Document section:
------------------------------------------------------------
Science WireSpace

Rosetta spacecraft sees target comet wake up, then go quiet again

comet 67P/Churyumov–Gerasimenko on June 4, 2014
comet 67P/Churyumov–Gerasimenko on June 4, 2014
Comet 67P/Churyumov–Gerasimenko on April 30, 2014.
Comet 67P/Churyumov–Gerasimenko on April 30, 2014.

Earlier this month, ESA’s Rosetta spacecraft obtained the image above, which shows that its target comet – Comet 67P/Churyumov–Gerasimenko – has quietened in contrast to earlier this year. The unexpected quieting of this comet demonstrates the unpredictable nature of these enigmatic objects.
------------------------------------------------------------
Transcribed page contents:

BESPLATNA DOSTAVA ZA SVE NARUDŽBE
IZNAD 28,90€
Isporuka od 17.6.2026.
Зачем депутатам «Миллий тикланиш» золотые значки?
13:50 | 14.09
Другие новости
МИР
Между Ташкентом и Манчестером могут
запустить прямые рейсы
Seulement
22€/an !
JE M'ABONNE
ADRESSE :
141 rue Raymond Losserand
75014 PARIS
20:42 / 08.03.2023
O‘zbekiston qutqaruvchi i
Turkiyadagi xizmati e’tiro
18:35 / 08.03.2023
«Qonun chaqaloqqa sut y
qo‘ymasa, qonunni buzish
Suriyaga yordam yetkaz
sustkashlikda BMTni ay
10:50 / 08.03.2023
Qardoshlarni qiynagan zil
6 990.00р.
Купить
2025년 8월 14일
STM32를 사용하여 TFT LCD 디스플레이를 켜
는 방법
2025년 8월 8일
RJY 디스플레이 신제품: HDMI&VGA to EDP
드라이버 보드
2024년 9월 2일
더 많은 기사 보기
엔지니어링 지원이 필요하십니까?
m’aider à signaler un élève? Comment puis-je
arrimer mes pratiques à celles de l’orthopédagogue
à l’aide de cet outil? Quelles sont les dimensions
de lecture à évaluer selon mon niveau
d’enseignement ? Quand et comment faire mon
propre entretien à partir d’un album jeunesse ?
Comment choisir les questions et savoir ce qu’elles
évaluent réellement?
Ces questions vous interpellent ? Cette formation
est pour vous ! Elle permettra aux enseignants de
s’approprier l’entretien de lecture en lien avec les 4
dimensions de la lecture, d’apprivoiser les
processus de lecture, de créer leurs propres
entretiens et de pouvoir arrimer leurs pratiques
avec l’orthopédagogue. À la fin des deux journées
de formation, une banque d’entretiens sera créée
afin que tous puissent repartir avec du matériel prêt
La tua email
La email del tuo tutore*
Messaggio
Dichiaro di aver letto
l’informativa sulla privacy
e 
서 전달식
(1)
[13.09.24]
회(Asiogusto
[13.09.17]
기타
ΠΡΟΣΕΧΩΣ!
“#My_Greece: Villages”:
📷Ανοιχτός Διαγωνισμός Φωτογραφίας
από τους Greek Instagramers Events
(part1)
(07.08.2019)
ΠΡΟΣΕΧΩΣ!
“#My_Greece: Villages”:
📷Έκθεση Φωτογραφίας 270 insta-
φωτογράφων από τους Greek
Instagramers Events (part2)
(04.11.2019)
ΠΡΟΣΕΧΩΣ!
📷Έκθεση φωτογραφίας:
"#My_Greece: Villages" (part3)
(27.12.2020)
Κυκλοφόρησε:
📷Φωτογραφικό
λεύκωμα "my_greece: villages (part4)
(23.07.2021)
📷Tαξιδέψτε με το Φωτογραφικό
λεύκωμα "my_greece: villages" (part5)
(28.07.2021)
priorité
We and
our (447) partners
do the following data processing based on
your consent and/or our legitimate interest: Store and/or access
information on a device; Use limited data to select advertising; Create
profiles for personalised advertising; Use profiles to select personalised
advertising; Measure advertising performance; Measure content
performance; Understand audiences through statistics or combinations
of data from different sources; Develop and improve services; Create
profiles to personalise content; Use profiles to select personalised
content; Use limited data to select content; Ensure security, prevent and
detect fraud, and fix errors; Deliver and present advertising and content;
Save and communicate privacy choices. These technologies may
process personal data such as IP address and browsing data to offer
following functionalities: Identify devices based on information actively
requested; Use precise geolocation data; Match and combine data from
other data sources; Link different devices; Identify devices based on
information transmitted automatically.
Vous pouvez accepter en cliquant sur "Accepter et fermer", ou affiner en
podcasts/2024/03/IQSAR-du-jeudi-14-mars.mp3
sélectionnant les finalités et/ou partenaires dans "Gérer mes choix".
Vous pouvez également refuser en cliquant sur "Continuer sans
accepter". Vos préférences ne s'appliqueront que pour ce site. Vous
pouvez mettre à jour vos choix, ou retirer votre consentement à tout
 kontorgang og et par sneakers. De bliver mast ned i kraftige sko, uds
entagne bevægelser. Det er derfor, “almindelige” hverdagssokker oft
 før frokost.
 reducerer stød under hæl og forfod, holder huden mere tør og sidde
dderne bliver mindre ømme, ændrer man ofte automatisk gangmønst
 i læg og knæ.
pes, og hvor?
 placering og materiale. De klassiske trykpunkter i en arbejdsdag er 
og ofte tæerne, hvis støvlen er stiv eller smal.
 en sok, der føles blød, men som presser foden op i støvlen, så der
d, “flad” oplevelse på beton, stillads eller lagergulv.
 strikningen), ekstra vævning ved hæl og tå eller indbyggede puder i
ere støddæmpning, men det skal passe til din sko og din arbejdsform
------------------------------------------------------------
Apply what you read:
(a) In the Rosetta comet article, which proper names appear in the paragraph beginning "Earlier this month"?
(b) Does the Rosetta comet article support each of these statements? (i) The image obtained earlier this month shows the comet quieter than earlier in the year. (ii) The comet's quieting was expected. (iii) Rosetta is an ESA spacecraft. Answer yes or no for each, quoting the words that decide it.
(c) How might the Rosetta comet article go on? Write the next paragraph, starting after its final sentence.
You can do all of this without the records.

Expected outputs:
(a) ESA, Rosetta, Comet 67P/Churyumov–Gerasimenko

(b)
(i) Yes: "has quietened in contrast to earlier this year"
(ii) No: "The unexpected quieting of this comet"
(iii) Yes: "ESA’s Rosetta spacecraft"

(c)
Rosetta’s scientific camera captured the large image above on 4 June, from a distance of 430,000 kilometers (267,000 miles). It is the most recent full-resolution image from the spacecraft’s narrow-angle sensor. There is no longer any sign of the extended dust cloud that was seen developing around nucleus at the end of April and into May, as shown in the small image at right. Indeed, monitoring of the comet has shown a significant drop in its brightness since then.

The camera’s Principal Investigator Holger Sierks, from the Max Planck Institute for Solar System Research in Germany, said:

The comet is now almost within our reach – and teaching us to expect the unexpected.

The Rosetta spacecraft has been chasing down Comet 67P/Churyumov-Gerasimenko since its launch in 2004. This comet is a regular visitor to the inner solar system, orbiting the sun once every 6.5 years between the orbits of Jupiter and Earth. The Rosetta spacecraft will continue to monitor the comet and select a suitable site for an attempted landing in November, 2014. The comet will go on to reach perihelion – its closest point to the sun – in August, 2015.

Read more about the June 4 image from ESA.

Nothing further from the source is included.